Jupiter’s unknown journey through the early solar system revealed
It is known that gas giants around other stars are often located very near their sun. According to accepted theory, these gas planets were formed far away and subsequently migrated to an orbit closer to the star. Now, researchers from Lund University and other institutions have used advanced computer simulations to learn more about Jupiter’s journey through our own solar system approximately 4.5 billion years ago. At that time, Jupiter was quite recently formed, as were the other planets in the solar system. The planets were gradually built up by cosmic dust, which circled around our young sun in a disk of gas and particles. Jupiter was no larger than our own planet.

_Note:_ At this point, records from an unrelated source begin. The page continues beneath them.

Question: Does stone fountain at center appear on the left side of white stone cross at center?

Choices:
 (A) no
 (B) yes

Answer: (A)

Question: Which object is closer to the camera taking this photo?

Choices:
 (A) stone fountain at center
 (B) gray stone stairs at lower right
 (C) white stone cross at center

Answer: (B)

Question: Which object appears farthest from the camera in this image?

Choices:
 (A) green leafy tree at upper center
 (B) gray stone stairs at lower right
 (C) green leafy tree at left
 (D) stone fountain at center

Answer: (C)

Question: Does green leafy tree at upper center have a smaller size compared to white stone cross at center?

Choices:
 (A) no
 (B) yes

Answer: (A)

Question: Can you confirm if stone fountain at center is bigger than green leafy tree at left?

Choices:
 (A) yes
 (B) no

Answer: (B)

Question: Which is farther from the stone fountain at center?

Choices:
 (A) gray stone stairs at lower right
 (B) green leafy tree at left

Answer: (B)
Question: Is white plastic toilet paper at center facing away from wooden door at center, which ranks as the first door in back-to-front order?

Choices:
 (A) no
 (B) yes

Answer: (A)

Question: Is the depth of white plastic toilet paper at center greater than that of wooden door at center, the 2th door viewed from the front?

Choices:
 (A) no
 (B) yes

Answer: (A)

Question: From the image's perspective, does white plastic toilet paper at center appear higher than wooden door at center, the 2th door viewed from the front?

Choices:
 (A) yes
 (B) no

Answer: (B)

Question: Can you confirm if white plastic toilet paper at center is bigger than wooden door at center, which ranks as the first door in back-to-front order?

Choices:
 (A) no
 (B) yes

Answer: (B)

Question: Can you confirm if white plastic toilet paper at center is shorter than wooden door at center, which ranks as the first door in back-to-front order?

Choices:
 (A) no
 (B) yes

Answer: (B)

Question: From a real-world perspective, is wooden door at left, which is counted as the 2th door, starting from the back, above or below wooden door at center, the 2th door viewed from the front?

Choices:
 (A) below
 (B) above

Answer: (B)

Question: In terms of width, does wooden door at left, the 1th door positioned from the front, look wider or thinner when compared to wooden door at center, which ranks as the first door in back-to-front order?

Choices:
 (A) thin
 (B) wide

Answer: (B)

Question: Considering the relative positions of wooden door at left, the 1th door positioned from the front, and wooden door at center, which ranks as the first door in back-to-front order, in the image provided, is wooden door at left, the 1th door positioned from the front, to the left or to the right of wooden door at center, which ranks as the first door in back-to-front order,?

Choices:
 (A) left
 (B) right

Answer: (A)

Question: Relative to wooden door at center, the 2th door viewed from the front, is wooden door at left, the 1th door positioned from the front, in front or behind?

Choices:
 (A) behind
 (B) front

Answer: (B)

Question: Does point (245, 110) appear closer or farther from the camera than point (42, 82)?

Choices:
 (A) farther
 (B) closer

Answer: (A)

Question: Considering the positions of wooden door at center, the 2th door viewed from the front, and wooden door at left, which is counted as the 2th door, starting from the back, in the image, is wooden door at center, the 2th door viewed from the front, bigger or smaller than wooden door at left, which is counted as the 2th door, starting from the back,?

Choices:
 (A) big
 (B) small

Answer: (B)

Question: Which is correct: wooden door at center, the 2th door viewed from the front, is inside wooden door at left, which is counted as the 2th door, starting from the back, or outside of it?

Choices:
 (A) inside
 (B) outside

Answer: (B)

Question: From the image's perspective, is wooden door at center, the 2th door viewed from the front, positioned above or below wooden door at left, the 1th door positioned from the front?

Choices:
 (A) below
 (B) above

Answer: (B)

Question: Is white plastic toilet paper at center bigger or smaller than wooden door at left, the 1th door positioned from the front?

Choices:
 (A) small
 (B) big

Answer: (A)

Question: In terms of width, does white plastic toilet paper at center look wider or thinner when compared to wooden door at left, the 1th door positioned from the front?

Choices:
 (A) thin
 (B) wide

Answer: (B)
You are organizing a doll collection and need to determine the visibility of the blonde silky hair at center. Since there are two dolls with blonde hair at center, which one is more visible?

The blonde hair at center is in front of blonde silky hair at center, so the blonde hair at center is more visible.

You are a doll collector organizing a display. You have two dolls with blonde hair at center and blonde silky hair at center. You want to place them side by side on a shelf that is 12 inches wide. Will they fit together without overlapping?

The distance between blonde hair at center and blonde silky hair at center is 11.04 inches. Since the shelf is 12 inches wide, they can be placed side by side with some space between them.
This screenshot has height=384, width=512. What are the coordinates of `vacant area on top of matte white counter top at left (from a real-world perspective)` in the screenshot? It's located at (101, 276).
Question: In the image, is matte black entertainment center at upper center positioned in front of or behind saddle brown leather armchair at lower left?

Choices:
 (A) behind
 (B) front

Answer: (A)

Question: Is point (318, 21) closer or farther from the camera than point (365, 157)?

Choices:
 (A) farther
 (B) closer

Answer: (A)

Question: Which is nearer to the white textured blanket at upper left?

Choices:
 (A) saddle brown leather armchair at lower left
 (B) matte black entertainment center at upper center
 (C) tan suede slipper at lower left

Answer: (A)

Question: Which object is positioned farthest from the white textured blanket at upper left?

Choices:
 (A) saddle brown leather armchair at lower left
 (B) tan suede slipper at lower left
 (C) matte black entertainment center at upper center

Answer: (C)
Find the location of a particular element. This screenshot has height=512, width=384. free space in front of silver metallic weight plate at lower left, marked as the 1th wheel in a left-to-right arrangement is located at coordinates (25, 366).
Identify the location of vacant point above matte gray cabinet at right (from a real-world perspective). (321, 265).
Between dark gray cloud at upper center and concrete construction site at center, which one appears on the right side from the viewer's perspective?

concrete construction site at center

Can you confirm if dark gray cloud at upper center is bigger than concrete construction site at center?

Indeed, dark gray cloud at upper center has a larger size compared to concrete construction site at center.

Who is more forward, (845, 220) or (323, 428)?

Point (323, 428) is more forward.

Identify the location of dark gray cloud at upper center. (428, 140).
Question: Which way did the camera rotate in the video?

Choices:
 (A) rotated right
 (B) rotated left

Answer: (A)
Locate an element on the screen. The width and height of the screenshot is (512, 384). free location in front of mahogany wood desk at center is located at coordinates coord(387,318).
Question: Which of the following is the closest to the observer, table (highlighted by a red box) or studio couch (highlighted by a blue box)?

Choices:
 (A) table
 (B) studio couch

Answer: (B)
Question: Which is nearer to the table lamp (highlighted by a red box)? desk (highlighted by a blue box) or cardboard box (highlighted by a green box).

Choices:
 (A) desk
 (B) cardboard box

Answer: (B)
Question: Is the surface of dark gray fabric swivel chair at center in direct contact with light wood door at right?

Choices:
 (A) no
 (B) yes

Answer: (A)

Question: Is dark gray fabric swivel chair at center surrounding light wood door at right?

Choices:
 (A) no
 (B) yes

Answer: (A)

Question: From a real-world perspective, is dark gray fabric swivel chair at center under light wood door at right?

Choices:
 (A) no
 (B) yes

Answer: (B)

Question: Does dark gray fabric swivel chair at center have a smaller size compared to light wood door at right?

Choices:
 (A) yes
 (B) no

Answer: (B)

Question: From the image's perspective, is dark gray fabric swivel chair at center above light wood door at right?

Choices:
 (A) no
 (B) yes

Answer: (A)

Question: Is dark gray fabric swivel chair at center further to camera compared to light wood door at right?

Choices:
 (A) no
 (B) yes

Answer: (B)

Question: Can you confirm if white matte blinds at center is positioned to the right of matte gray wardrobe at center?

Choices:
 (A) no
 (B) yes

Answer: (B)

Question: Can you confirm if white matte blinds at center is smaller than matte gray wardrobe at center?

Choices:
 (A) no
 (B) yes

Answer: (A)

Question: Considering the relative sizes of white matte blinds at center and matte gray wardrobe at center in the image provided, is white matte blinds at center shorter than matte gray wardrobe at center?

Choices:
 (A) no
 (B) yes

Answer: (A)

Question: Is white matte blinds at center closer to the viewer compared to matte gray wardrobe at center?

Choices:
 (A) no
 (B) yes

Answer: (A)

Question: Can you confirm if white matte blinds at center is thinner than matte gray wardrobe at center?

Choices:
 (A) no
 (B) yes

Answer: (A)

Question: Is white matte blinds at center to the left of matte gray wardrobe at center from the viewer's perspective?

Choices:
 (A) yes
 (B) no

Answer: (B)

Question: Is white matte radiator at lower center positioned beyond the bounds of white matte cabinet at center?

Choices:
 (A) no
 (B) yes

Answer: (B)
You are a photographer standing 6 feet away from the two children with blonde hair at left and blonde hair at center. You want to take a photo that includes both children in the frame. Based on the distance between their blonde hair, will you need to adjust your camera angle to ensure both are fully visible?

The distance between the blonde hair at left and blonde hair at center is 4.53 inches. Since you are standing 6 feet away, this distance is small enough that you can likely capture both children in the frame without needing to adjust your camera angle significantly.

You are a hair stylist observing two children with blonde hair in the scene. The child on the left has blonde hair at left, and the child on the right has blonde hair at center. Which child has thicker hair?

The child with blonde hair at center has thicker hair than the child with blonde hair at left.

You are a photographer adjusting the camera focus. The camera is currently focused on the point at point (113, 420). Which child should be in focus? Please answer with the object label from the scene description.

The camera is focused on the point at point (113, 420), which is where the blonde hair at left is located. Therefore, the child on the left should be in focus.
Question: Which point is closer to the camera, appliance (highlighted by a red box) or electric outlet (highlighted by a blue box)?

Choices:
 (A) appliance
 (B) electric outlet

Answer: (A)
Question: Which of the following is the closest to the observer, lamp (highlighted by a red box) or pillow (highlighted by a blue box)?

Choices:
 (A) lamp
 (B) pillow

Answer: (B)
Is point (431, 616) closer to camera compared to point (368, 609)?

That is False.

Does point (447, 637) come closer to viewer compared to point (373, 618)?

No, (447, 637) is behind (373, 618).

The results show that Jupiter was formed four times further from the sun than its current position would indicate. “This is the first time we have proof that Jupiter was formed a long way from the sun and then migrated to its current orbit. We found evidence of the migration in the Trojan asteroids orbiting close to Jupiter,” explains Simona Pirani, doctoral student in astronomy at Lund University, and the lead author of the study.
These Trojan asteroids consist of two groups of thousands of asteroids that reside at the same distance from the Sun as Jupiter, but orbiting in front of and behind Jupiter, respectively. There are approximately 50 per cent more Trojans in front of Jupiter than behind it. It is this asymmetry that became the key to the researchers’ understanding of Jupiter’s migration.
“The asymmetry has always been a mystery in the solar system,” says Anders Johansen, professor of astronomy at Lund University. Indeed, the research community had previously been unable to explain why the two asteroid groups do not contain the same number of asteroids. However, Simona Pirani and Anders Johansen, together with other colleagues, have now identified the reason by recreating the course of events of Jupiter’s formation and how the planet gradually drew in its Trojan asteroids.
Thanks to extensive computer simulations, the researchers have calculated that the current asymmetry could only have occurred if Jupiter was formed four times further out in the solar system and subsequently migrated to its current position. During its journey toward the sun, Jupiter’s own gravity then drew in more Trojans in front of it than behind it.